‘Face of Jesus’ discovered in Rorschach test

Eerie ... Jesus face in Rorshach Test

Eerie ... 'Jesus' face in Rorshach Test

I’d always heard weird news stories about the likeness of Jesus or the Virgin Mary being miraculously discovered in the most odd and random of places like on an egg, on a banana, in a frying pan, on a cat, on a cow, on a toilet, on a dirty rag in Ikea, in a condom, in bird poop, on a tree stump, in a lava lamp, on a potato chip, on a pierogi, and in a painting.

And skeptic that I am, I always pretty much wrote it off as a product of pareidolia, the psychological phenomena of seeing patterns in vague stimuli.  That is, I was a skeptic until April 1, 2010 when the  miraculous image of Jesus was discovered someplace where chance, pareidolia, and April Fools pranking could not possibly have played a roll…in a Rorschach Test.

The long flowing hair and beard of Jesus can clearly be seen in the blot of ink found in what initially went unnoticed as an ordinary Rorschach image. But many say there’s nothing ordinary about this Rorschach image, which even has some scientists baffled.

“The card was going to be thrown out after its having been sneezed on,” an NYU psychology student inexplicably wearing a white lab coat said. “But then I saw it. Because the Jesus image only manifested after being sneezed on and because it’s so important that the media have cute nicknames to include in their fluff pieces, we began calling it, Sneezus.”

Today one unnamed observer noted: “It takes you by surprise. I saw it clear as day as I was leaving a restroom after a serious case of diarrhea following a conversation with friends about weird newspaper articles that fill space with completely irrelevant and sometimes even inappropriate information when suddenly I found God. In a blot of ink!”

Further, uncorroborated and credulously accepted rumors and hearsay suggest that even the popular God-eating, strident, militant, fundamentalist atheist blogger PZ Myers immediately converted upon seeing the ‘Jesus face’.

And scores of people from across the country gathered to say prayers to Sneezus earlier today.

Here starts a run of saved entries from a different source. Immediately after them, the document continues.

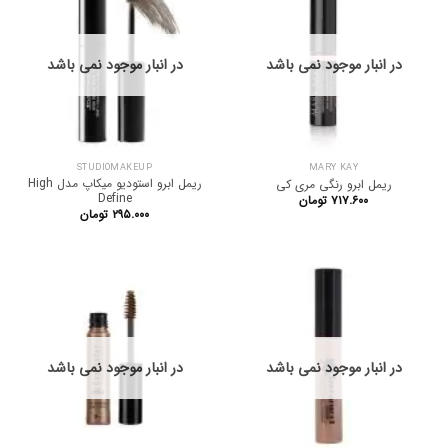
در انبار موجود نمی باشد
در انبار موجود نمی باشد
STUDIOMAKEUP
MARY KAY
ریمل ابرو استودیو میکاپ مدل High
ریمل ابرو رنگی مری کی
Define
۷۱۷.۶۰۰
تومان
۲۹۵.۰۰۰
تومان
در انبار موجود نمی باشد
در انبار موجود نمی باشد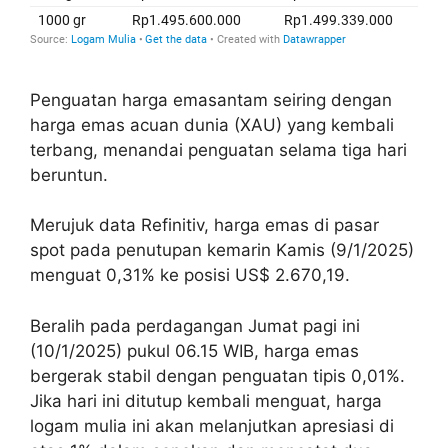
Penguatan harga emasantam seiring dengan
harga emas acuan dunia (XAU) yang kembali
terbang, menandai penguatan selama tiga hari
beruntun.
Merujuk data Refinitiv, harga emas di pasar
spot pada penutupan kemarin Kamis (9/1/2025)
menguat 0,31% ke posisi US$ 2.670,19.
Beralih pada perdagangan Jumat pagi ini
(10/1/2025) pukul 06.15 WIB, harga emas
bergerak stabil dengan penguatan tipis 0,01%.
Jika hari ini ditutup kembali menguat, harga
logam mulia ini akan melanjutkan apresiasi di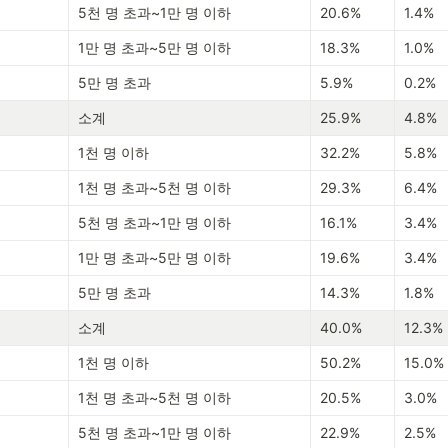
5천 명 초과~1만 명 이하
20.6%
1.4%
1만 명 초과~5만 명 이하
18.3%
1.0%
5만 명 초과
5.9%
0.2%
소계
25.9%
4.8%
1천 명 이하
32.2%
5.8%
1천 명 초과~5천 명 이하
29.3%
6.4%
5천 명 초과~1만 명 이하
16.1%
3.4%
1만 명 초과~5만 명 이하
19.6%
3.4%
5만 명 초과
14.3%
1.8%
소계
40.0%
12.3%
1천 명 이하
50.2%
15.0%
1천 명 초과~5천 명 이하
20.5%
3.0%
5천 명 초과~1만 명 이하
22.9%
2.5%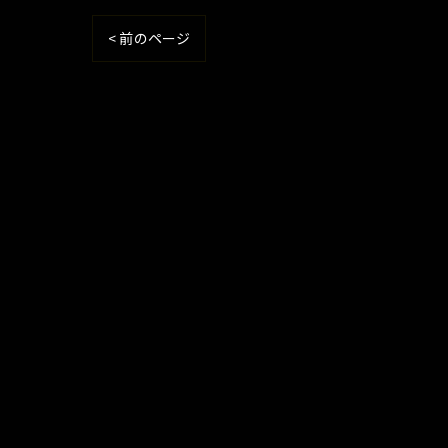
< 前のページ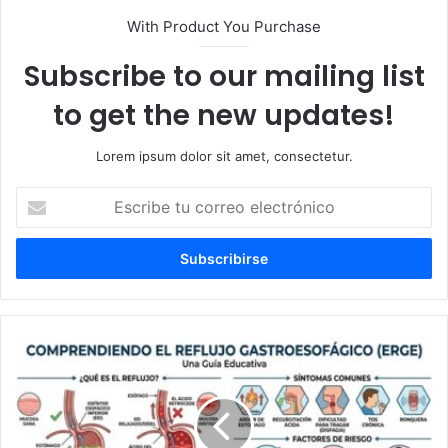
With Product You Purchase
Subscribe to our mailing list
to get the new updates!
Lorem ipsum dolor sit amet, consectetur.
Escribe
tu
correo
electrónico
Probiótico
sencillo
solucionaría
el
reflujo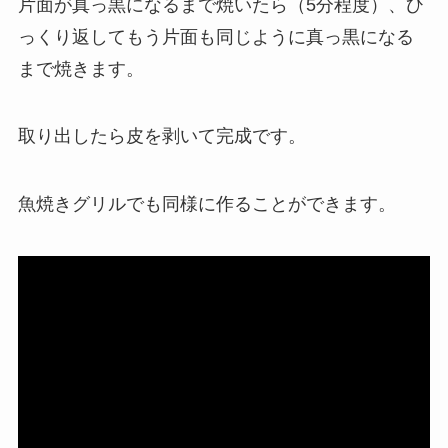
片面が真っ黒になるまで焼いたら（5分程度）、ひ
っくり返してもう片面も同じように真っ黒になる
まで焼きます。
取り出したら皮を剥いて完成です。
魚焼きグリルでも同様に作ることができます。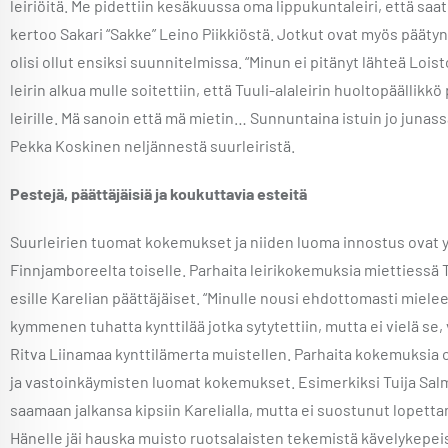
leiriöitä. Me pidettiin kesäkuussa oma lippukuntaleiri, että saatii
kertoo Sakari “Sakke” Leino Piikkiöstä. Jotkut ovat myös päätyne
olisi ollut ensiksi suunnitelmissa. “Minun ei pitänyt lähteä Lois
leirin alkua mulle soitettiin, että Tuuli-alaleirin huoltopäälli
leirille. Mä sanoin että mä mietin… Sunnuntaina istuin jo junas
Pekka Koskinen neljännestä suurleiristä.
Pestejä, päättäjäisiä ja koukuttavia esteitä
Suurleirien tuomat kokemukset ja niiden luoma innostus ovat yks
Finnjamboreelta toiselle. Parhaita leirikokemuksia miettiessä T
esille Karelian päättäjäiset. “Minulle nousi ehdottomasti mielee
kymmenen tuhatta kynttilää jotka sytytettiin, mutta ei vielä se, va
Ritva Liinamaa kynttilämerta muistellen. Parhaita kokemuksia 
ja vastoinkäymisten luomat kokemukset. Esimerkiksi Tuija Salm
saamaan jalkansa kipsiin Karelialla, mutta ei suostunut lopetta
Hänelle jäi hauska muisto ruotsalaisten tekemistä kävelykepeist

The NYU psychology student who made the initial discovery said, “It’s doing no harm and it’s bringing people together from young and old to black and white, Protestant and Catholic, to say a few prayers, so what’s wrong with that? Who cares if we’re preying on people’s most sacred beliefs for fifteen minutes of fame, some money, and possibly a reality show. This is America.”

But not everyone is bowing down to the all mighty Sneezus. Bill Donohue condemned the ink blot as further evidence that Christians are the true oppressed minorities in America today, far more oppressed than the blacks, Jews, and the Native Americans were at any point in history. And the cynical naysayers representing the New York City Skeptics recognize this for the slow news day sensationalist stunt that it is. So to create the illusion of balance, I’ve devoted a whole a paragraph or two at the bottom of this article to marginally acknowledge their opposing viewpoint.

In an email, a Vatican spokesman stated, “the church’s response to phenomena of this type is one of great scepticism,” irritatingly spelling skepticism with a two C’s.

“While we do not wish in any way to detract from devotion to Sneezus, we would also wish to avoid anything which might lead to superstition,” he said without any hint of irony.